A WINDOW TO MY WORLD
By Jamalida Rafique | St. Leo’s College, Carlow, Ireland
January 9, 2021

In the darkness lies a soul
Suffocating as a whole.
In the darkness lies a heart
With loved ones being torn apart.
In the darkness lies a child,
With no world to reconcile
With no light to ignite,
And with no window to sight –
The colourful world,
Through the magical words.

They say “Magic falls out when you open a book.”
Yet they create nightmares and horrors to look.
They say “Books are like a home.”
Yet they destroy a place that I call home.
They say “Education is future.”
Yet they deny my future.
They say “A book is a window to the world.”
Yet they deny a window to my world.
They say “You are the window to the world.”
Yet they hide me from my world.

A child’s future is not toy, but book –
The window to the world to breathe and look.
A refugee child’s dream is to travel
Through the books to be acceptable,
Not to be confined to the windowless refugee shed,
In the darkness and hopelessness the life sees its dead.

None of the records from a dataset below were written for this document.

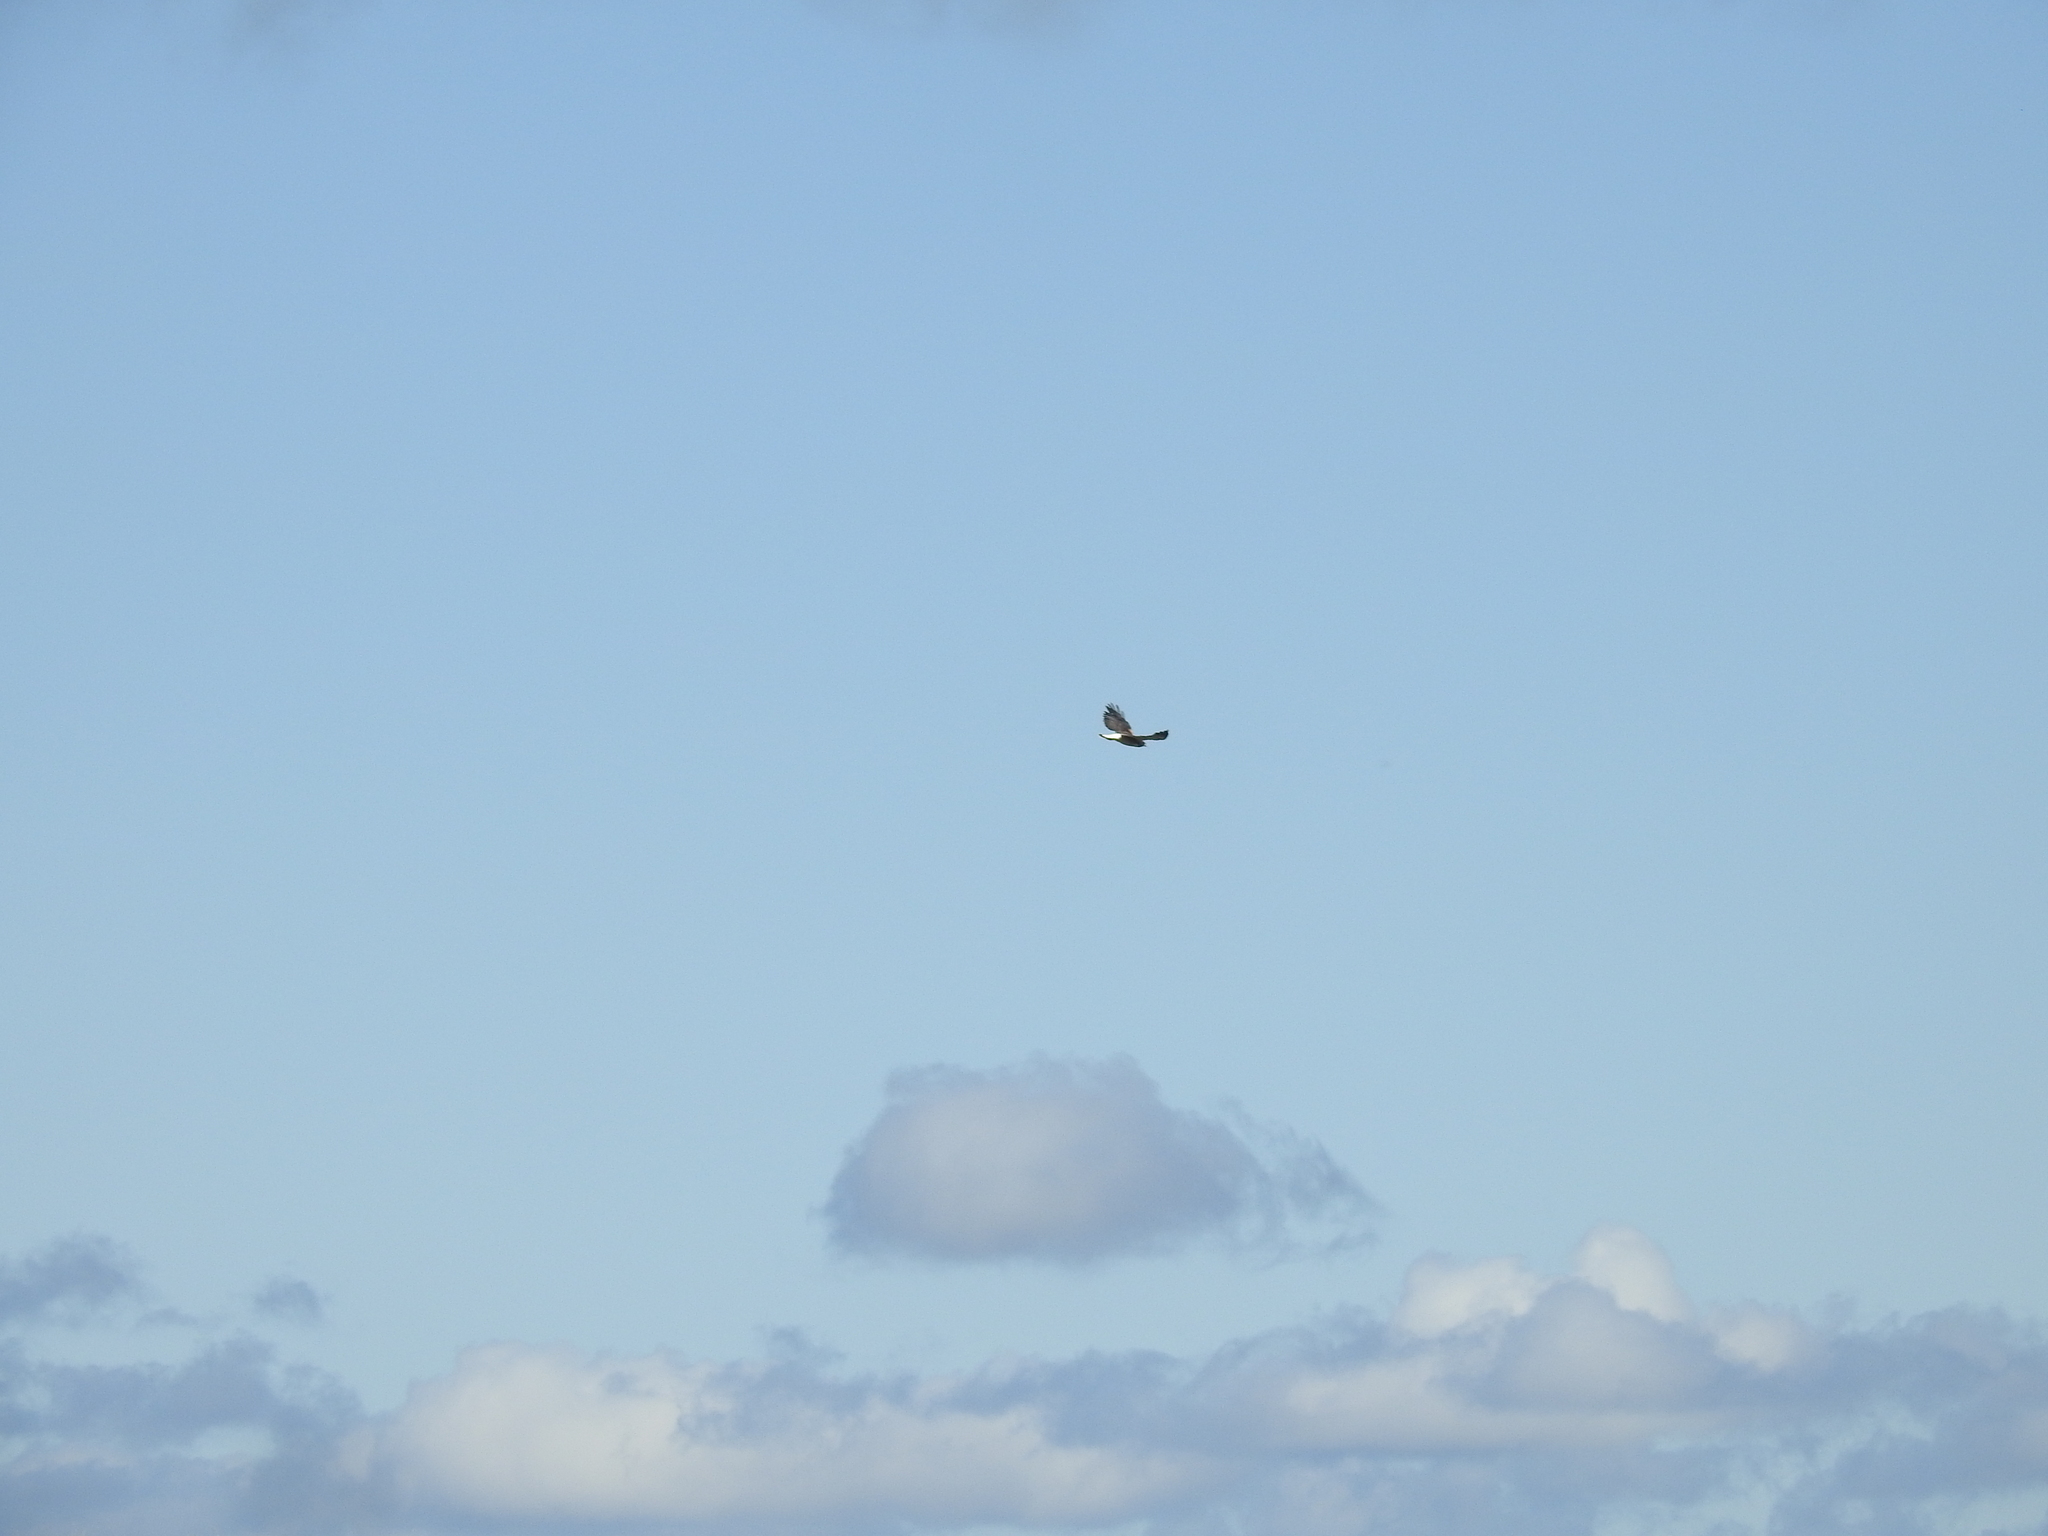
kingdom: Animalia
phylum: Chordata
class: Aves
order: Accipitriformes
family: Accipitridae
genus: Buteo
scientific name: Buteo albicaudatus
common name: White-tailed hawk
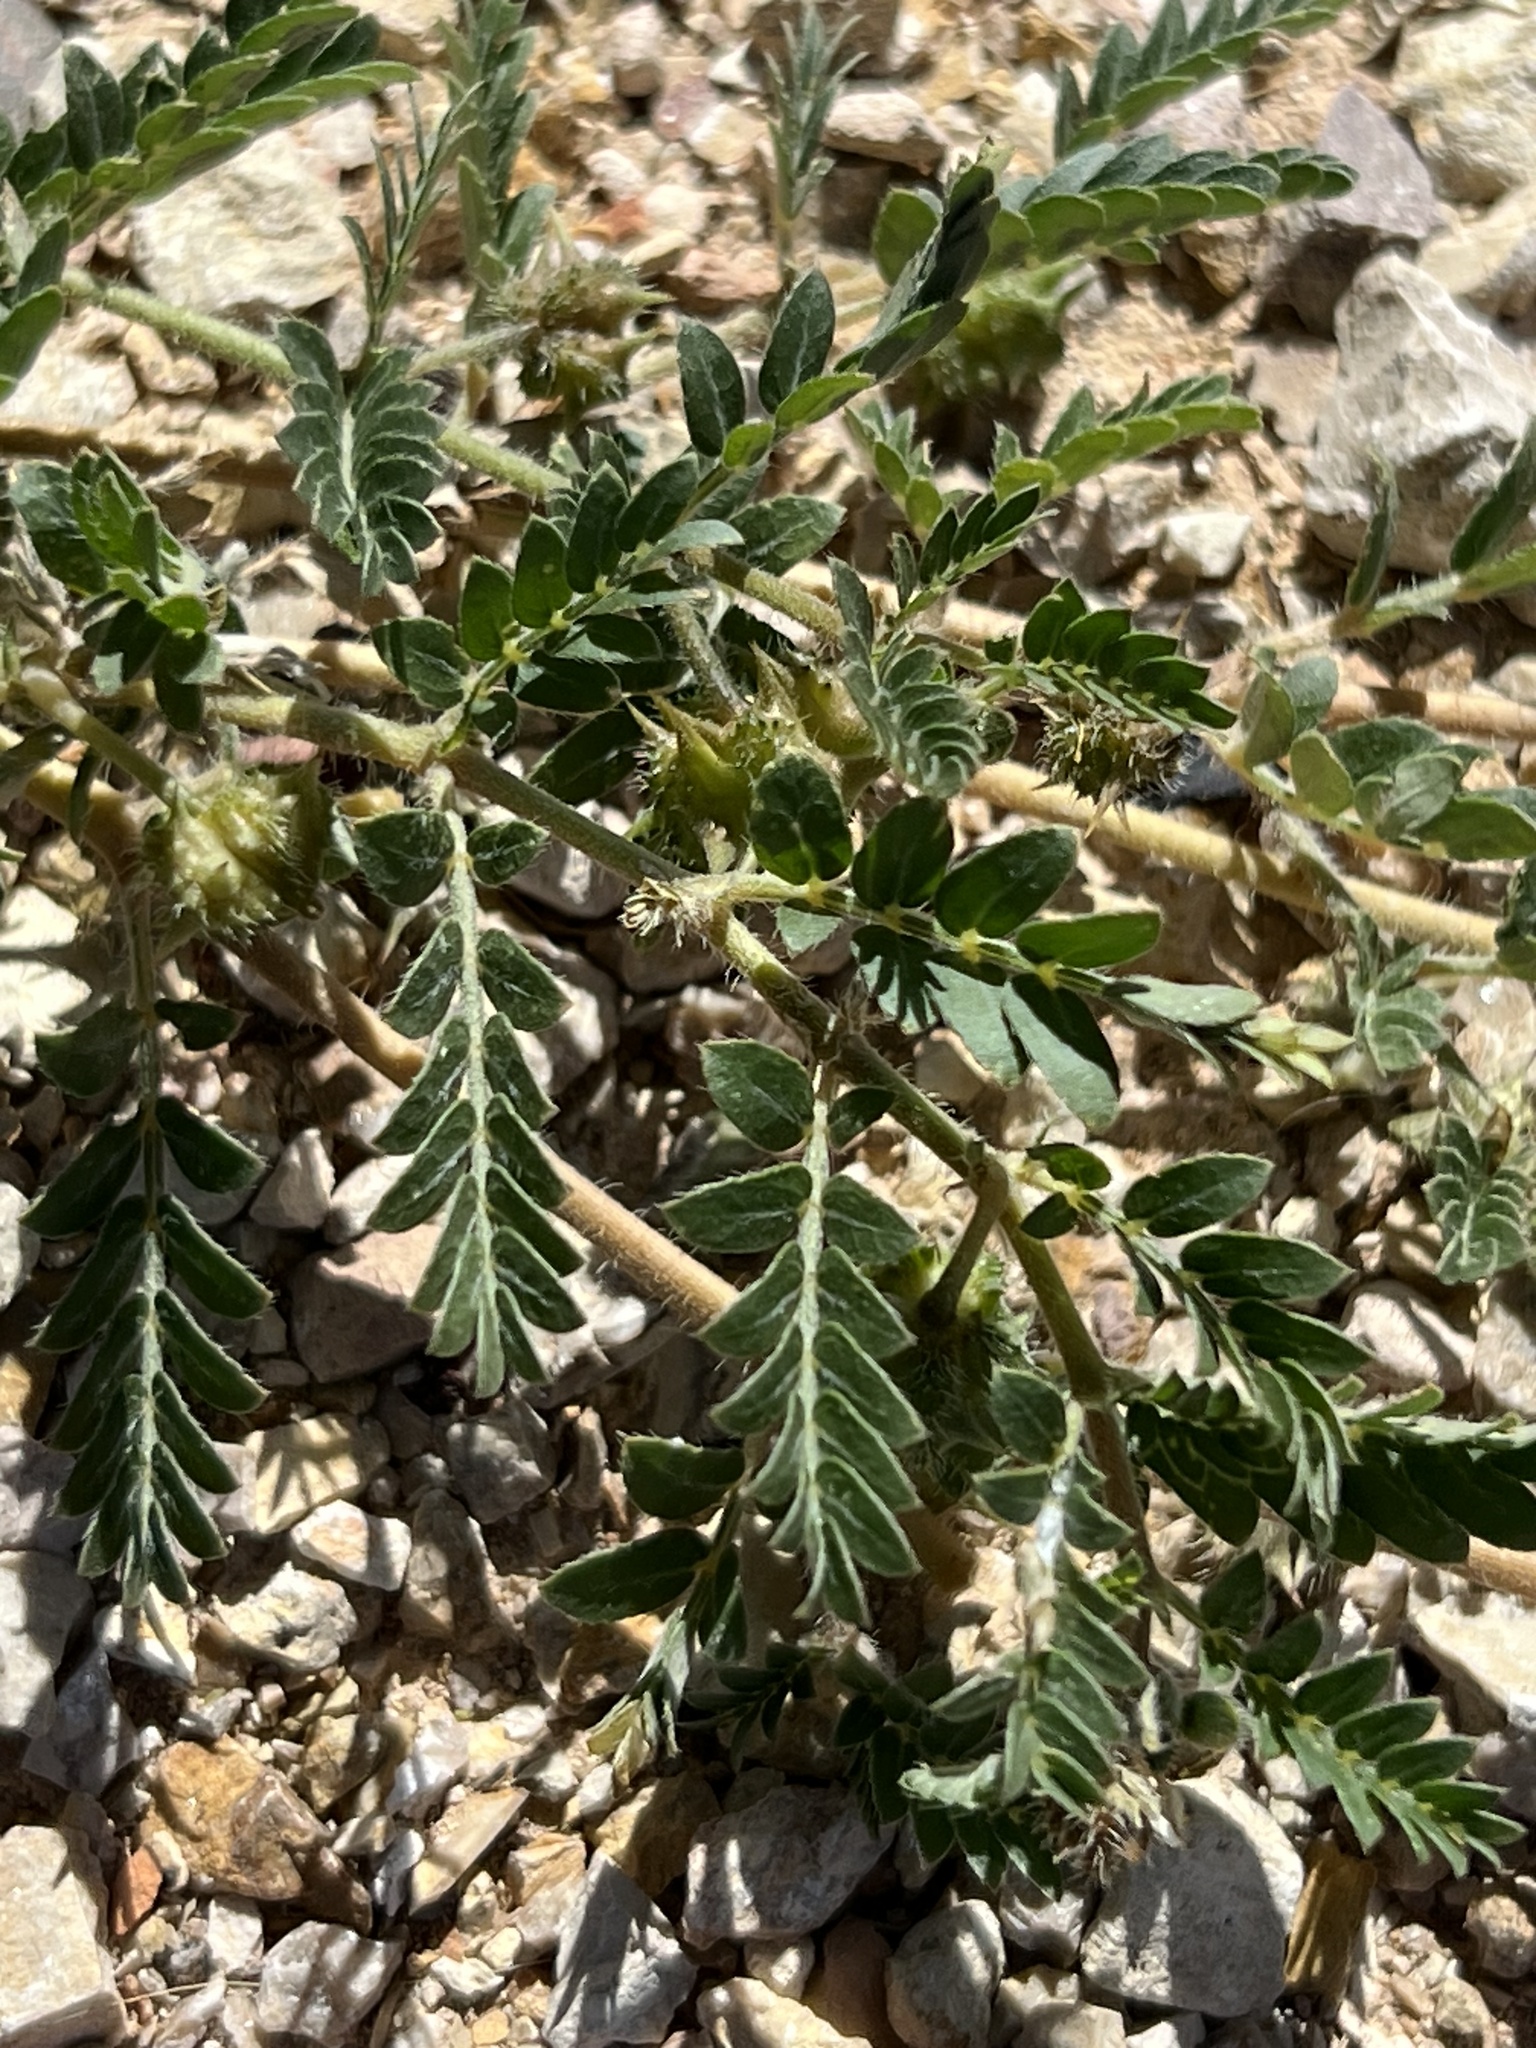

The ability to read is a child’s greatest joy.
A book is the child’s true toy.
The book that opens the window to the world.
The book that allows the light to enter from the magical worlds.
The book that finds the lost soul.
The child that the book makes whole.

 


The poem is dedicated to hundreds of thousands of Rohingya children who are denied access to education in refugee camps in Bangladesh and millions of refugee children across the world. Education is every child’s dream, every child’s rights.

The poet was born in Kutupalong Refugee Camp in 2008. She was resettled along with her parents in Ireland at the age of just eight months. She is in her first year of secondary school at St. Leo’s College. She has visited the refugee camp where she was born and witnessed the first-hand experience of hundreds of thousands of Rohingya children fled into Bangladesh during the mass exodus in 2017 and seen Rohingya children without education.

Jamalida Rafique has met and sent letter to Filippo Grandi, the UN High Commissioner for Refugees on the importance of Rohingya children education. She continues to raise voices on the children education.